Hace tiempo que vengo asistiendo a un espectáculo que me causa cierta desazón y sobre el que me gustaría reflexionar. Me encuentro a menudo con personas que han sido, durante muchos años, católicos fervientes, participantes en grupos y asociaciones cristianas, pero que en el último tramo de su existencia experimentan una fuerte crisis en su vida creyente. Algunos abandonan la fe -a menudo con una dosis de agresividad- pero otros acaban reduciéndola a algunas formulaciones personales mínimas y, en mi opinión, intranscendentes.
Hace un tiempo, uno de los ponentes de una mesa redonda, una persona mayor perteneciente a una comunidad de larga tradición, afirmaba: “Para mí la fe es creer en Dios, un Espíritu que nos ayuda a ser buenos”. Pensé para mis adentros: tantos años de formación religiosa, de asistencia a reuniones, de retiros, de celebraciones, de eucaristías, para que al final Dios sea poco más que un manual de buenas costumbres. ¡Qué desperdicio de tiempo, de dedicación y de esfuerzos! Empleados en cualquier otra actividad habrían hecho de esa persona un especialista, un pensador, un atleta. Dedicados a la religión, lo han convertido en un simple (en la doble acepción de sencillo y de tonto).
Dando vueltas a todo esto me venía a la memoria el viejo proverbio latino: corruptio optimi pessima, la corrupción de lo mejor es la peor. A quienes ya cumplimos muchos años la religión nos vino en gran medida como una doctrina. Se trataba de verdades que había que creer y con valor absoluto. Como es fácil de entender, la crítica que trajeron los tiempos fue poniendo en cuestión ese edificio antes sin fisuras.
Para algunos, la crítica de la doctrina trajo también la muerte de Dios. Menos radicales, otros fueron perdiendo sus certezas, que se desprendían y echaban a volar en el vendaval de la relatividad. La Biblia era relativa, como escrita por hombres. La teología, formulada en el lenguaje del helenismo, lo era mucho más. De la vida de Jesús se podía saber muy poco. La Iglesia era una construcción humana, por supuesto no fundada por Jesús. La oración, como mucho, un flujo de energía positiva… Lo que quedó tras ese torbellino fue, apenas, nada.
A veces he comparado este proceso al de quienes se desengañaron de opciones políticas radicales aceptadas en su juventud y emprendieron caminos más razonables (y, en general, más rentables). Se habían fiado de cantos que resultaron ser de sirenas y se negaron ya a toda canción que no glosara la instalación y el sosiego personales.

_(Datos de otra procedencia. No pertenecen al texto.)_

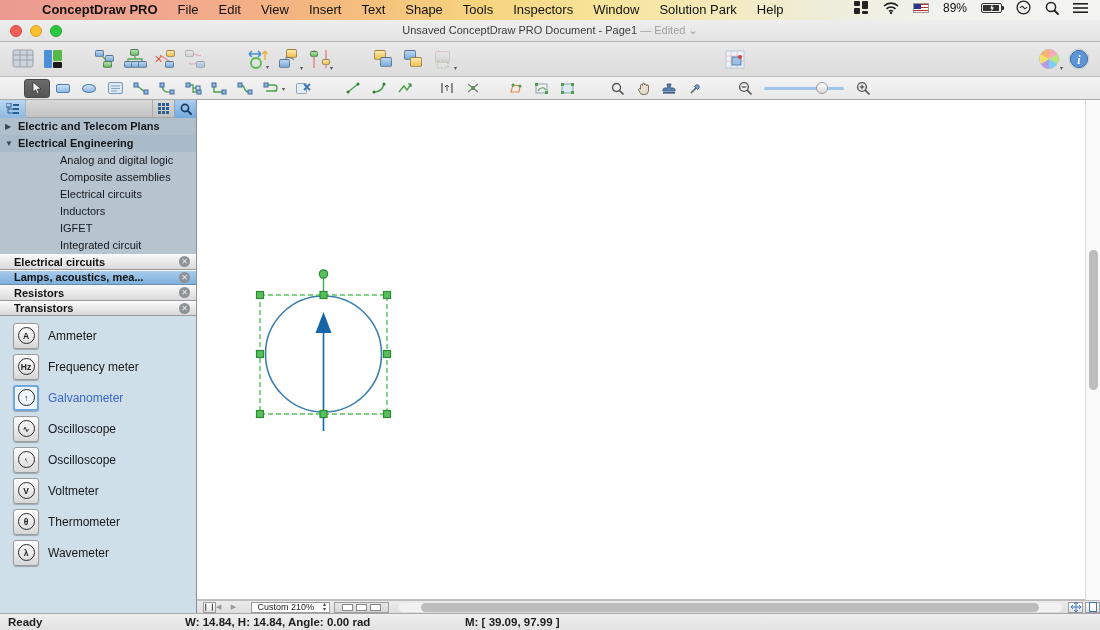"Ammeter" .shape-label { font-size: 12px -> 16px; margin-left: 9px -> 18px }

Esos cristianos no vieron que la misma deconstrucción la había emprendido también la gran teología, alumbrando a la vez “cosas nuevas y antiguas”. Entre ellas, la más importante, la certeza renovada de que ser cristiano (ese fue el título del libro de Küng) no era adherirse a una doctrina sino vivir a Dios siguiendo a Jesucristo. En vez de alegrarse de ese redescubrimiento y de emprender una nueva reflexión sobre su riqueza y sus implicaciones, muchos se sintieron objeto de un engaño y se refugiaron en unas certezas mínimas y, en el fondo, banales.
Sin embargo, no ha sido un destino general. Muchos cristianos, que también en su momento se fiaron de muchas afirmaciones y consignas muy relativas y, a veces, engañosas, se han sentido más ligeros de equipaje, han abandonado a la deriva muchos fardos, pero a la vez han podido descubrir nuevos horizontes y repetir, desde el fondo de una fe renovada, la convicción de San Pablo: “Sé de quién me he fiado”.